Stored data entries
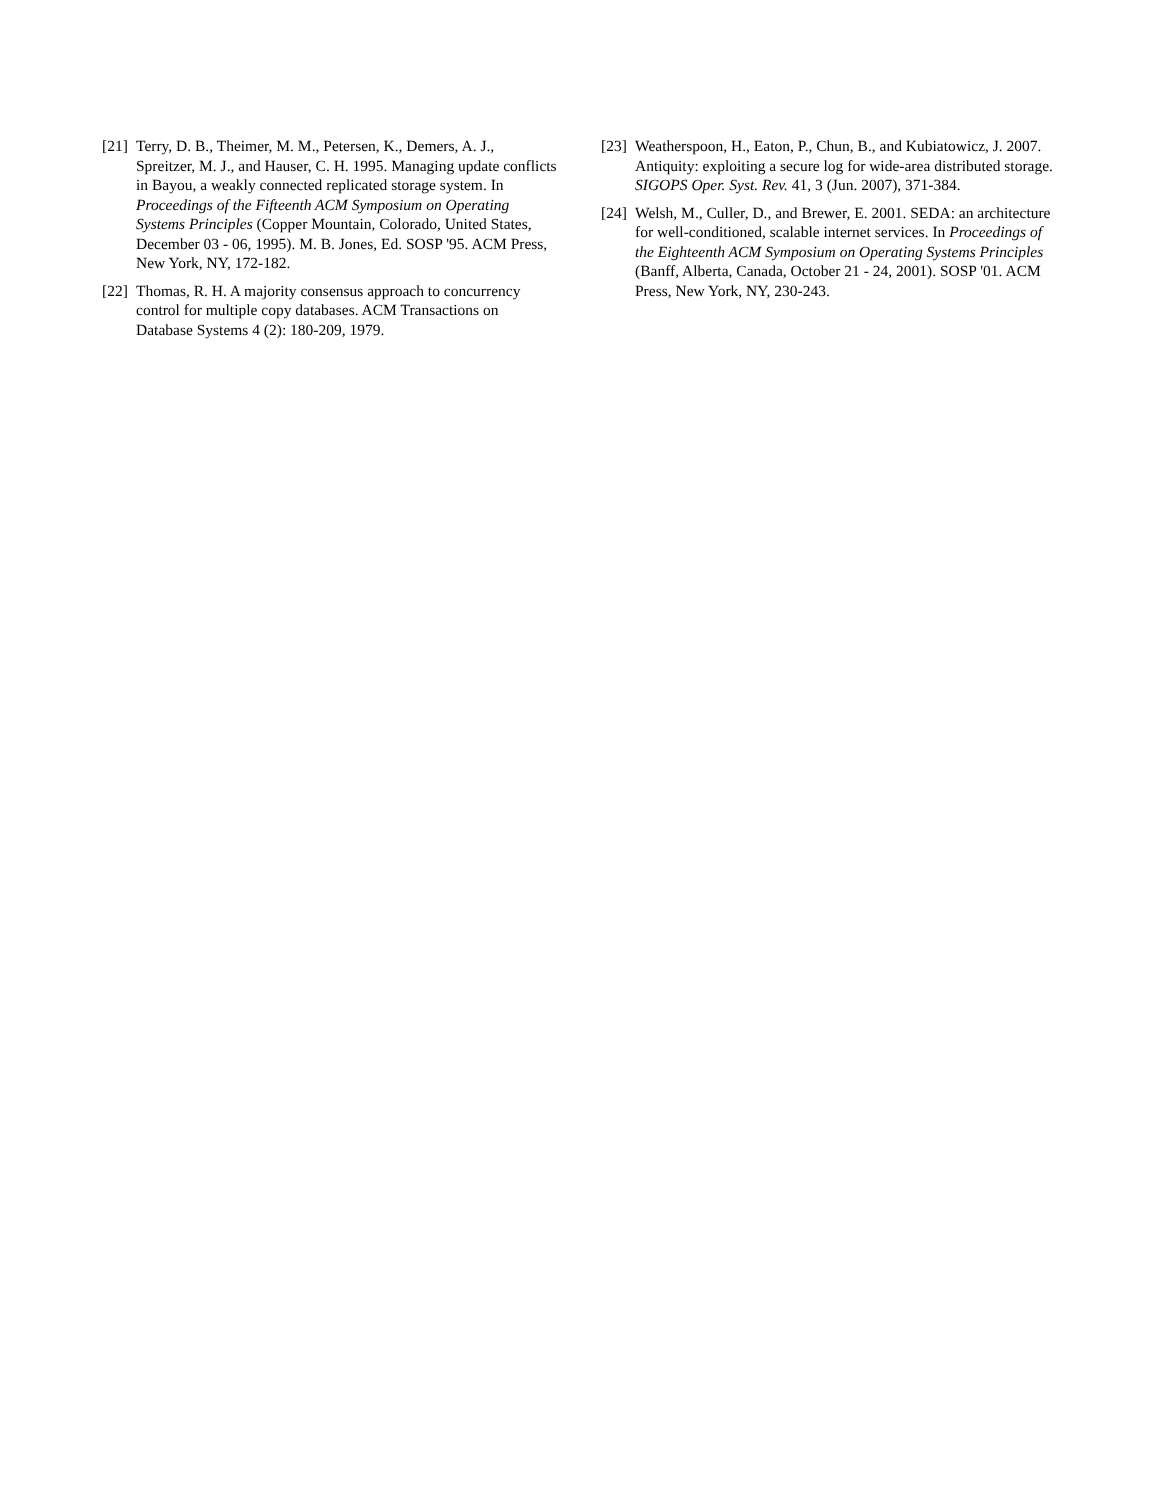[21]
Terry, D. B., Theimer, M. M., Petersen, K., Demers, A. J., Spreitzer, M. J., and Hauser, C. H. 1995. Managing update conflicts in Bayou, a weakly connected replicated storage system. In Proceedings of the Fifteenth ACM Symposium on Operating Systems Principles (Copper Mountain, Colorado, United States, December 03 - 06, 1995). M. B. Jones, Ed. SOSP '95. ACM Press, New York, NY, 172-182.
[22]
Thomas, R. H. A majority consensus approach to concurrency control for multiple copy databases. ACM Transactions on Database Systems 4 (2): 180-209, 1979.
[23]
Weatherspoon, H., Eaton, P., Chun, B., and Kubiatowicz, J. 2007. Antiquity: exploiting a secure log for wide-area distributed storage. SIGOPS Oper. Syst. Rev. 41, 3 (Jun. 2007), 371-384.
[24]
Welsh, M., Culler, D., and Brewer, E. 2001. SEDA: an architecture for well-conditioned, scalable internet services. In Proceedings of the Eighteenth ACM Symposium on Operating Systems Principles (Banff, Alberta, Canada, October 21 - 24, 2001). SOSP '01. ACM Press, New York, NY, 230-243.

▶ **PROBLEM STATEMENT**:
From the records above, copy every line that includes the word "Symposium".

▶ **RESULT**:
Terry, D. B., Theimer, M. M., Petersen, K., Demers, A. J., Spreitzer, M. J., and Hauser, C. H. 1995. Managing update conflicts in Bayou, a weakly connected replicated storage system. In Proceedings of the Fifteenth ACM Symposium on Operating Systems Principles (Copper Mountain, Colorado, United States, December 03 - 06, 1995). M. B. Jones, Ed. SOSP '95. ACM Press, New York, NY, 172-182.
Welsh, M., Culler, D., and Brewer, E. 2001. SEDA: an architecture for well-conditioned, scalable internet services. In Proceedings of the Eighteenth ACM Symposium on Operating Systems Principles (Banff, Alberta, Canada, October 21 - 24, 2001). SOSP '01. ACM Press, New York, NY, 230-243.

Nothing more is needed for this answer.